Hi everyone, I’m starting my first project on unemployment rates and I’m trying to create a plot that matches what the Bureau of Labor Statistics (BLS) shows. I would love some guidance on where to find reliable data for this, specifically what variables I should focus on, like the number of unemployed and the labor force. Any tips on data cleaning or preparation would also be really helpful. Thanks so much for your help!
A number of different unemployment metrics are published by the BLS and the specific procedure to replicate them will depend on a variety of factors. I am sharing some general guidelines as well as a procedure to replicate the values in the BLS table Employment status of the civilian noninstitutional population. This table provides estimates of the number of persons employed, unemployed, and not in the labor force averaged over each year. Unlike monthly data, which the BLS applies seasonal adjustment techniques to, this annual data does not require seasonal adjustment and is therefore more straightforward to generate using IPUMS CPS data. If you encounter any difficulties with the procedure below, please take a look at this short video tutorial of the IPUMS CPS extract system or our detailed FAQ page. We also provide data training exercises with questions and sample code that are helpful for confirming your understanding of how to correctly analyze IPUMS data.
Since the table reports annual averages, you will want to add all of the Basic Monthly Survey (BMS) samples for the years that you are interested in. From looking at the table, you’ll want the variables EMPSTAT (employment status), LABFORCE (labor force participation), and IND (respondent’s industry). Analysis of CPS data must use weights to make the estimates nationally representative and account for the complex sampling design. You should use COMPWT with analyses that are intended to replicate BLS estimates, so add COMPWT to your data cart.
Once you’ve added these samples and variables, you should request your data extract, download and decompress the file, and input it into your preferred statistical package (we offer syntax files for Stata, R, SAS, and SPSS and formatted files for Stata, SAS, SPSS, and Excel). Since each monthly sample is weighted to represent the sample universe (the US civilian non-institutionalized population 16 years of age and older) in that particular month, you need to divide COMPWT by 12 to obtain annual averages. Now you can tabulate your data by year to obtain counts of the sample universe, the labor force, the un/employed population, and the population not in the labor force, making sure to apply COMPWT as the survey sampling weight. Below I reproduce my estimates for 2020-2023 in Stata next to the estimates in the linked BLS table. While EMPSTAT provides more detailed employment categories, these can be easily summed to obtain the values from the table.

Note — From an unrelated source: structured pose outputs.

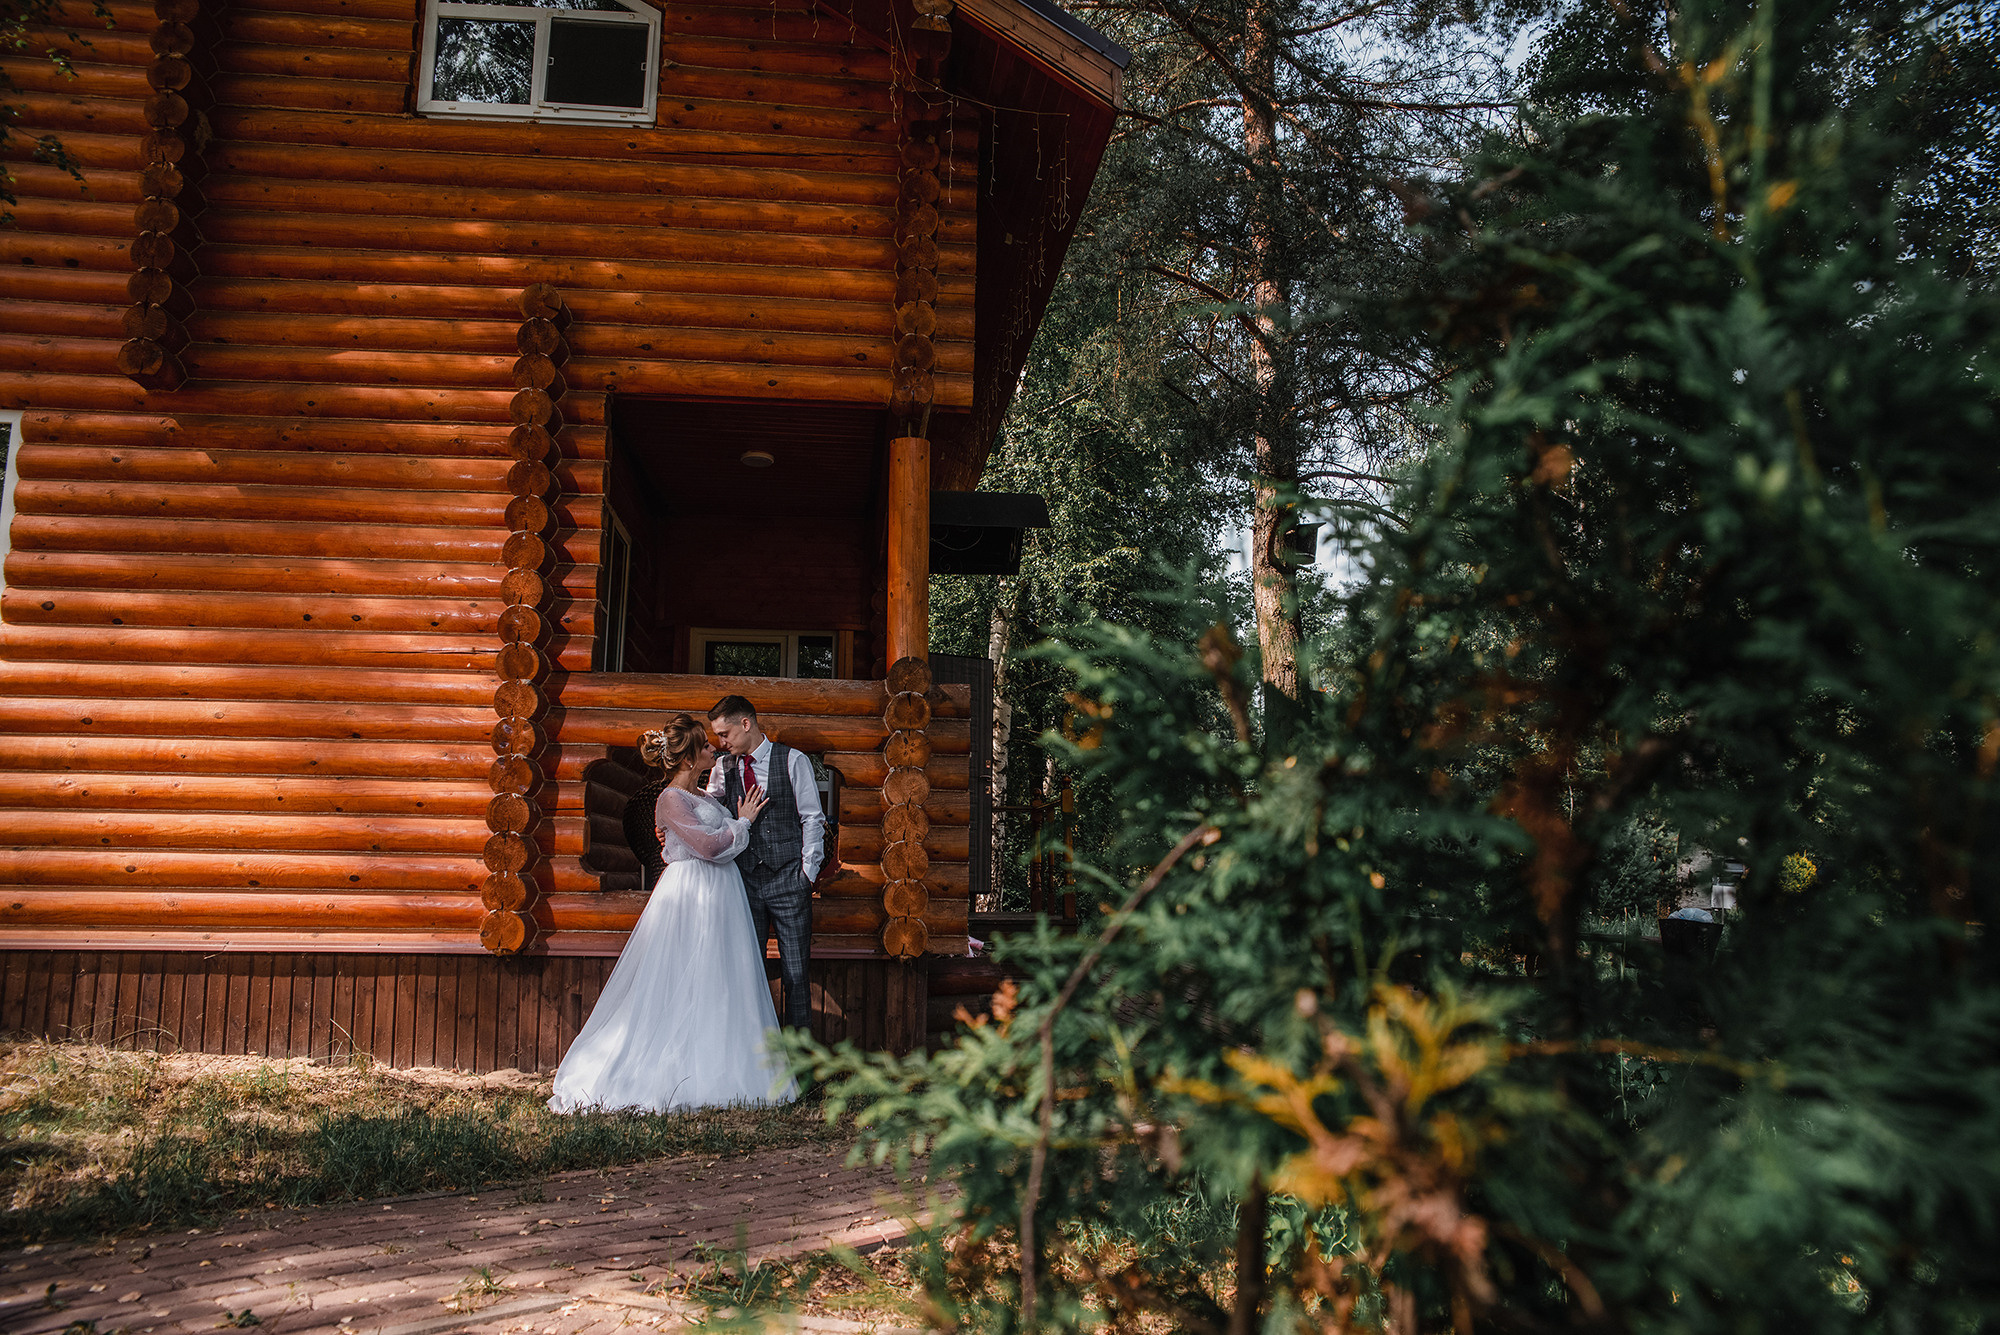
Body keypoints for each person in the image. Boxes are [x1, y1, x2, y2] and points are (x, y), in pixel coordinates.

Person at [548, 714, 797, 1114]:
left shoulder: (704, 797)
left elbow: (721, 842)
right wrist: (745, 823)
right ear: (687, 760)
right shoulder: (670, 799)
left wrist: (735, 825)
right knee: (683, 974)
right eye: (704, 746)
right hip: (691, 893)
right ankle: (669, 1071)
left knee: (719, 977)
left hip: (721, 894)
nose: (712, 749)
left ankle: (723, 1066)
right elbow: (711, 847)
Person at [706, 694, 825, 1029]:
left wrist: (807, 873)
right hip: (743, 882)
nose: (721, 742)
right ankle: (755, 1063)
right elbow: (710, 816)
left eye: (724, 733)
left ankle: (800, 1068)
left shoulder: (792, 760)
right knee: (746, 973)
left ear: (746, 724)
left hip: (790, 880)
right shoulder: (721, 768)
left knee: (796, 974)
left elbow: (812, 819)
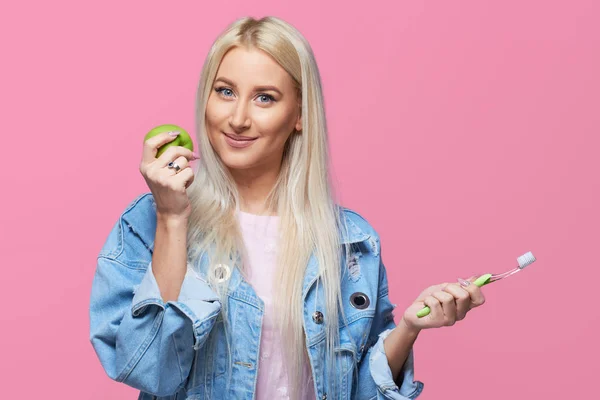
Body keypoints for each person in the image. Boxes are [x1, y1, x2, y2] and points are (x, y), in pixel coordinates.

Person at [89, 16, 486, 400]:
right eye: (225, 91)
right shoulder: (148, 221)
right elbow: (148, 371)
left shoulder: (351, 242)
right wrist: (172, 218)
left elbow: (357, 390)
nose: (238, 118)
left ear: (299, 114)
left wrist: (409, 329)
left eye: (265, 98)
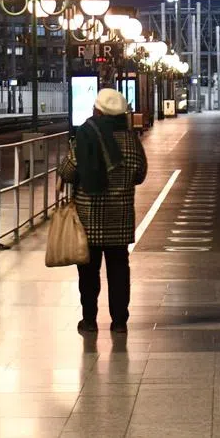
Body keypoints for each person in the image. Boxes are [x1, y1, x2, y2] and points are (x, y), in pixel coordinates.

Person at [58, 87, 147, 334]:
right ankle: (119, 322)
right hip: (120, 217)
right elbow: (140, 174)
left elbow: (67, 172)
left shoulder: (86, 137)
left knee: (88, 272)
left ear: (97, 110)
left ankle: (89, 321)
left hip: (89, 218)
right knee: (119, 270)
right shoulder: (131, 140)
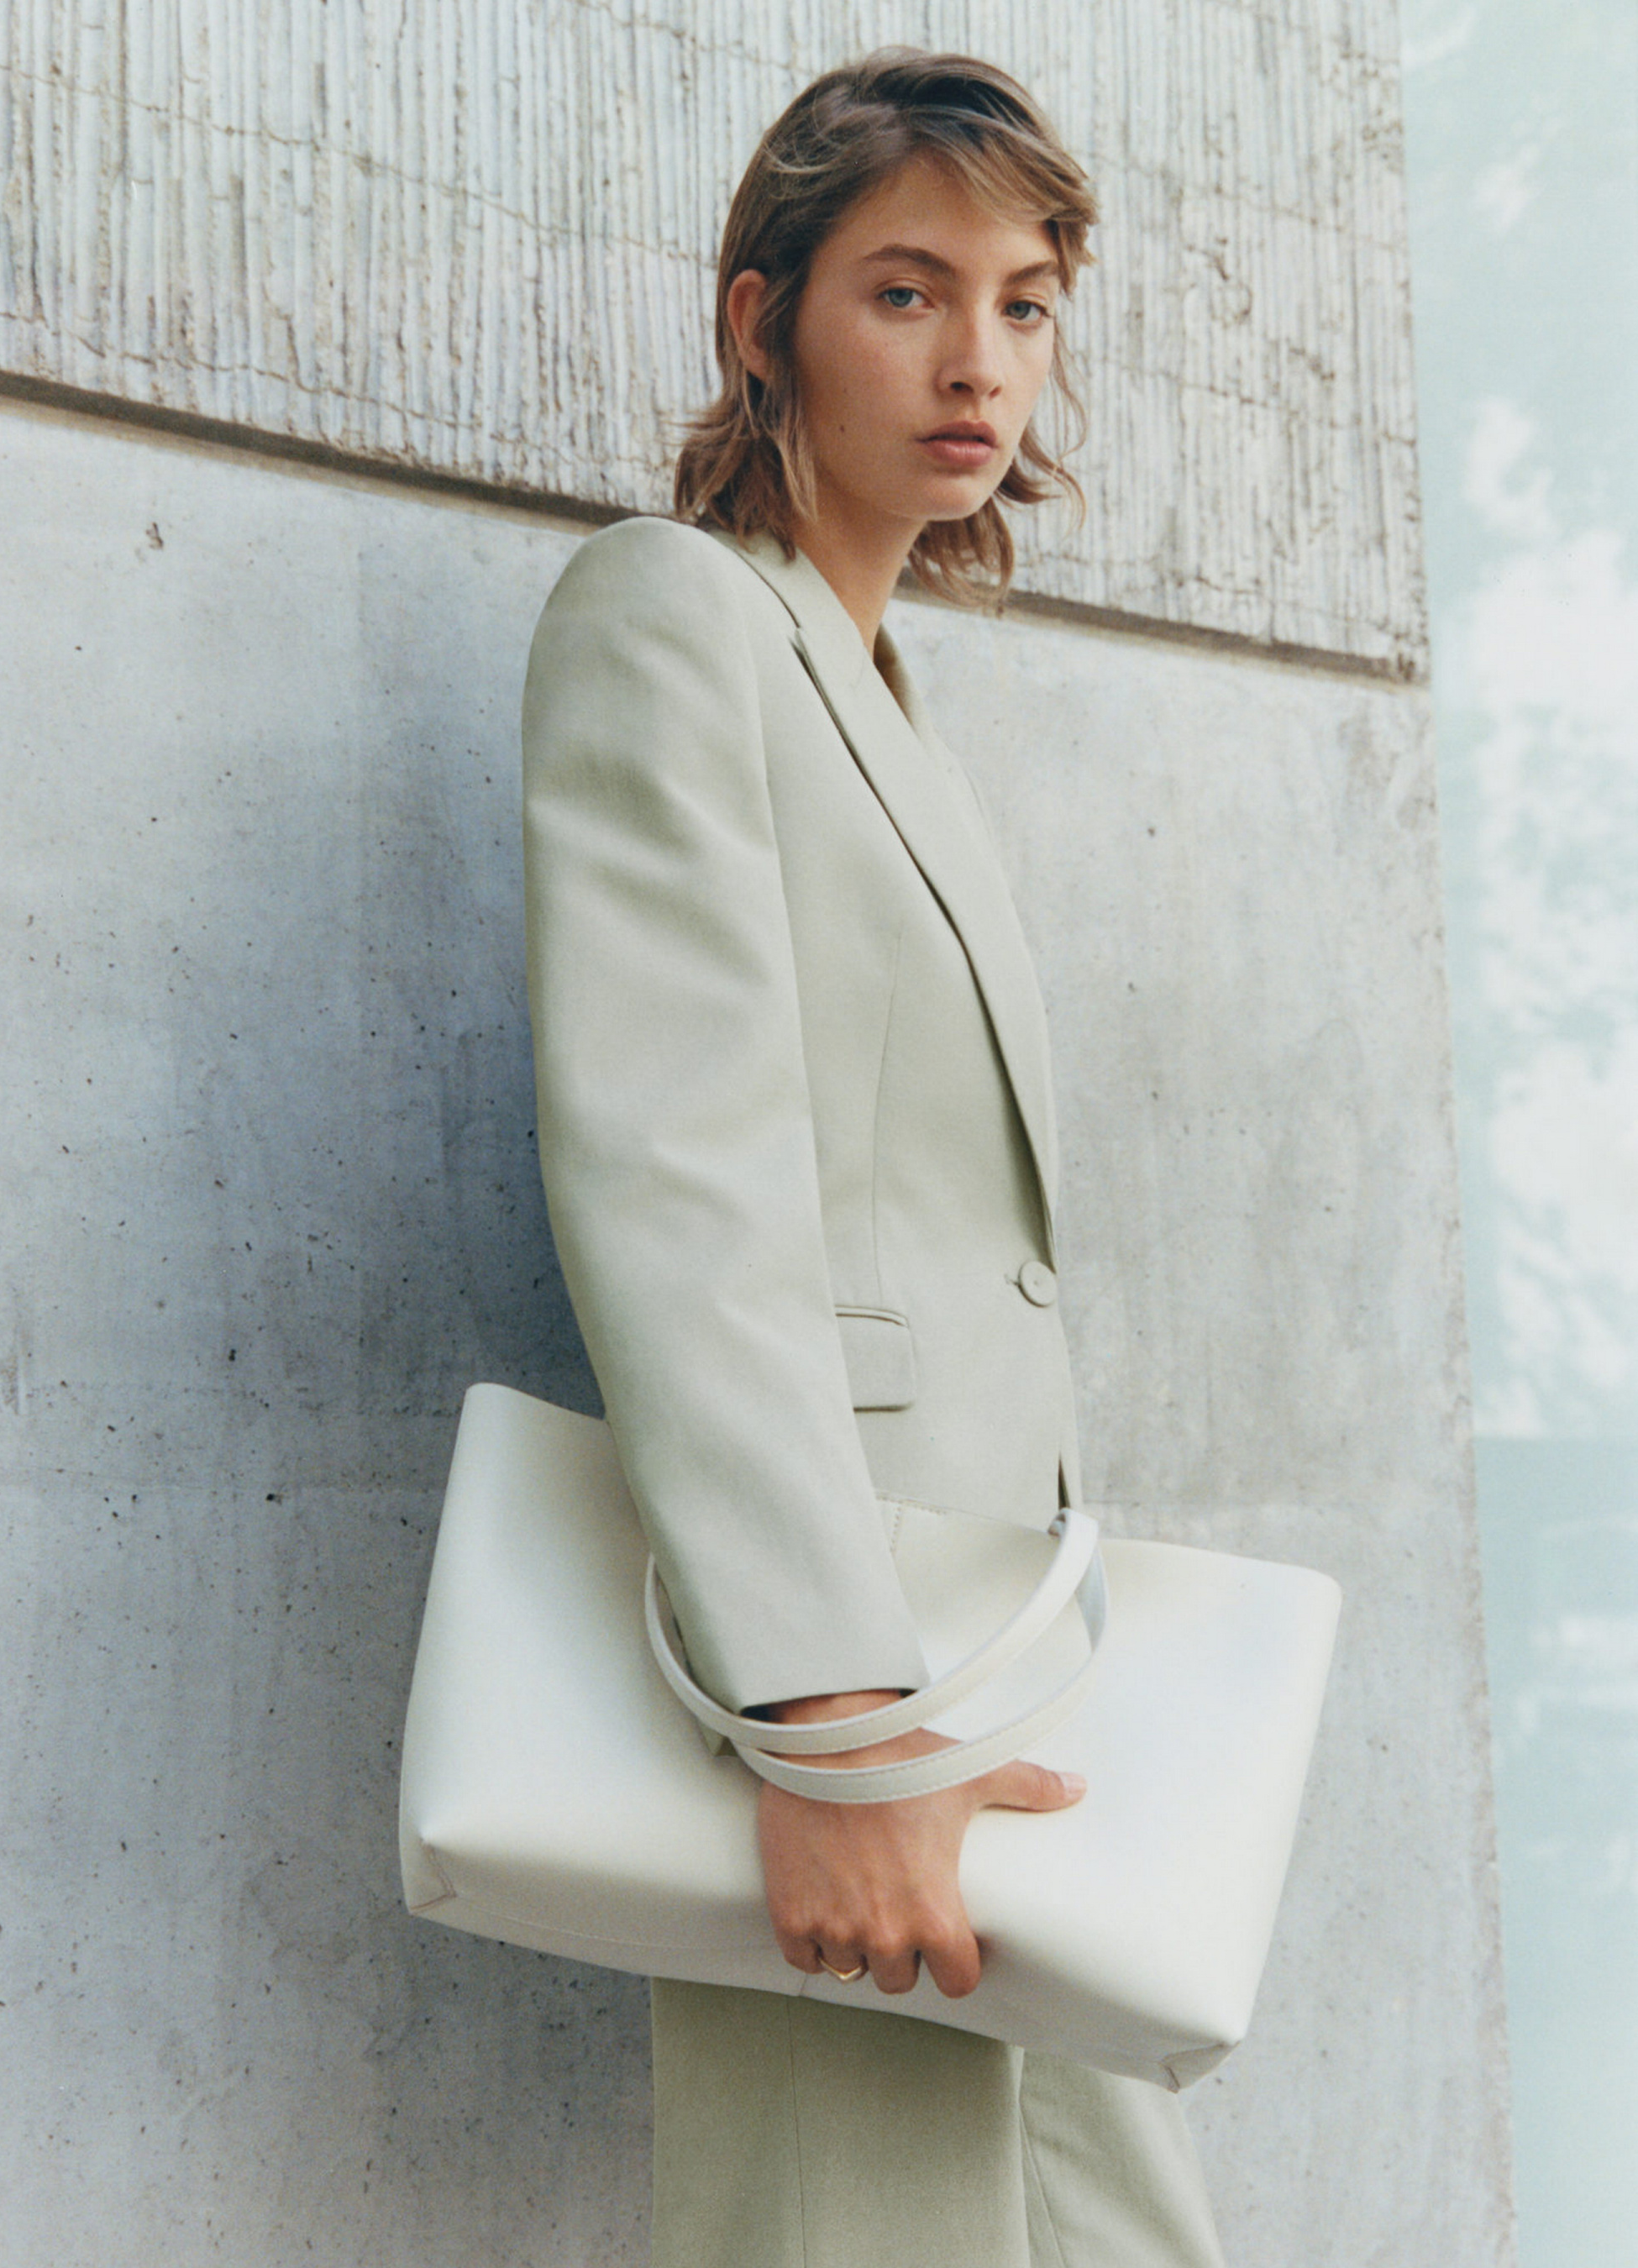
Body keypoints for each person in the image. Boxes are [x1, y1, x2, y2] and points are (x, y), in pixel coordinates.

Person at [521, 48, 1226, 2268]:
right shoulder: (672, 614)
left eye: (1025, 305)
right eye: (907, 293)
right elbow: (680, 1175)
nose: (978, 363)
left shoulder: (875, 679)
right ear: (764, 321)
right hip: (849, 1665)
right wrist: (829, 1718)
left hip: (992, 1653)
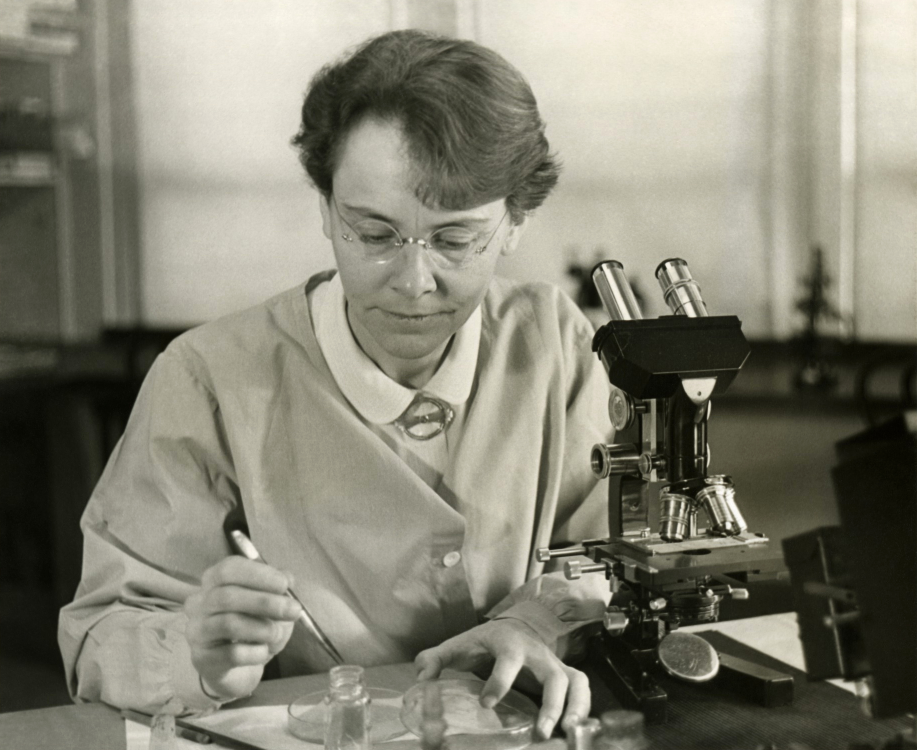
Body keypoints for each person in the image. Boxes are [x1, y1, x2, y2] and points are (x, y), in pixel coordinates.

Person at [58, 29, 612, 740]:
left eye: (454, 240)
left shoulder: (555, 343)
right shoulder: (206, 380)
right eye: (374, 235)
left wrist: (533, 622)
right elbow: (100, 636)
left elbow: (609, 558)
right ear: (324, 206)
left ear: (514, 223)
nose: (413, 283)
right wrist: (195, 654)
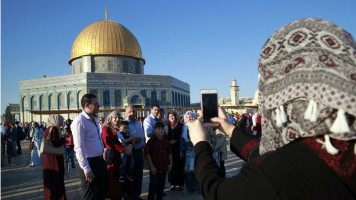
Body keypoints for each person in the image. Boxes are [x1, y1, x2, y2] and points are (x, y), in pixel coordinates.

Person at [189, 18, 356, 199]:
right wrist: (229, 129)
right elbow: (265, 154)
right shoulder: (340, 143)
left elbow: (217, 192)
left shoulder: (280, 174)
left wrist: (200, 143)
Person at [71, 94, 108, 200]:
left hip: (100, 161)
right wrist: (86, 169)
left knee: (102, 190)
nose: (99, 106)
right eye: (95, 104)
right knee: (89, 195)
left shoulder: (94, 120)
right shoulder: (79, 122)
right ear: (87, 105)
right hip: (89, 162)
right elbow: (78, 147)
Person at [101, 111, 133, 200]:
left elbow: (128, 138)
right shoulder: (106, 128)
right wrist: (123, 149)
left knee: (120, 177)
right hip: (112, 158)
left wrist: (130, 146)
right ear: (110, 118)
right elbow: (109, 143)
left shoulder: (120, 128)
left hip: (121, 157)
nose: (117, 119)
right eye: (115, 117)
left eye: (119, 118)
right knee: (112, 178)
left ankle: (119, 196)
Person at [43, 114, 68, 200]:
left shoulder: (48, 128)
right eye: (61, 121)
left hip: (49, 157)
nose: (61, 123)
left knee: (51, 179)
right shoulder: (54, 128)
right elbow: (55, 142)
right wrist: (64, 139)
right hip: (54, 158)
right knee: (56, 179)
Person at [146, 122, 172, 200]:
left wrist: (171, 164)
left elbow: (169, 153)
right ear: (154, 130)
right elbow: (148, 154)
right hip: (155, 168)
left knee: (161, 186)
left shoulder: (166, 141)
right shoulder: (151, 141)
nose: (161, 131)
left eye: (162, 129)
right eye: (158, 129)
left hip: (163, 167)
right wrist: (152, 166)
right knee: (153, 186)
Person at [125, 105, 145, 200]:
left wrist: (136, 139)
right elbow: (126, 139)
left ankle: (136, 195)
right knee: (130, 175)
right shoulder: (125, 124)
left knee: (138, 175)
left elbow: (141, 136)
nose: (132, 113)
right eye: (130, 111)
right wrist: (134, 139)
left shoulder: (137, 122)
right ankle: (129, 196)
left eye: (133, 111)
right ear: (126, 113)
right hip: (131, 153)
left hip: (139, 151)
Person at [180, 111, 200, 194]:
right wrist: (181, 151)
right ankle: (190, 188)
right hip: (187, 151)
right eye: (187, 117)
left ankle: (197, 188)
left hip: (196, 150)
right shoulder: (184, 128)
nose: (189, 119)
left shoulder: (198, 126)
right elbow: (182, 140)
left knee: (197, 170)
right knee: (188, 171)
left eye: (190, 117)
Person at [166, 111, 184, 191]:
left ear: (176, 117)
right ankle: (172, 183)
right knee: (171, 166)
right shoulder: (167, 126)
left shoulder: (180, 126)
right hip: (169, 149)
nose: (171, 119)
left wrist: (176, 141)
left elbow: (182, 138)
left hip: (178, 149)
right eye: (169, 117)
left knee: (179, 166)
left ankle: (180, 184)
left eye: (172, 117)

Note that PUMS CPS harmonizes and integrates the CPS PUMS (Public Use Microdata Sample) file, which differs slightly from the internal CPS microdata file used by the BLS for estimates. Specifically, respondents in the PUMS have their ages perturbed and some geographic identifiers are additionally synthesized to further protect confidentiality. As a result, while topside labor force estimates (such as the ones in this example) will continue to match published data, estimates below the topside level (e.g., employment status by age, sex, race, and ethnicity) are expected to differ slightly from the published data. All such differences should fall within the sampling variability associated with CPS estimates.
You can also refer to this IPUMS blog post for more details on calculating alternative measures of unemployment published by the BLS using IPUMS CPS data.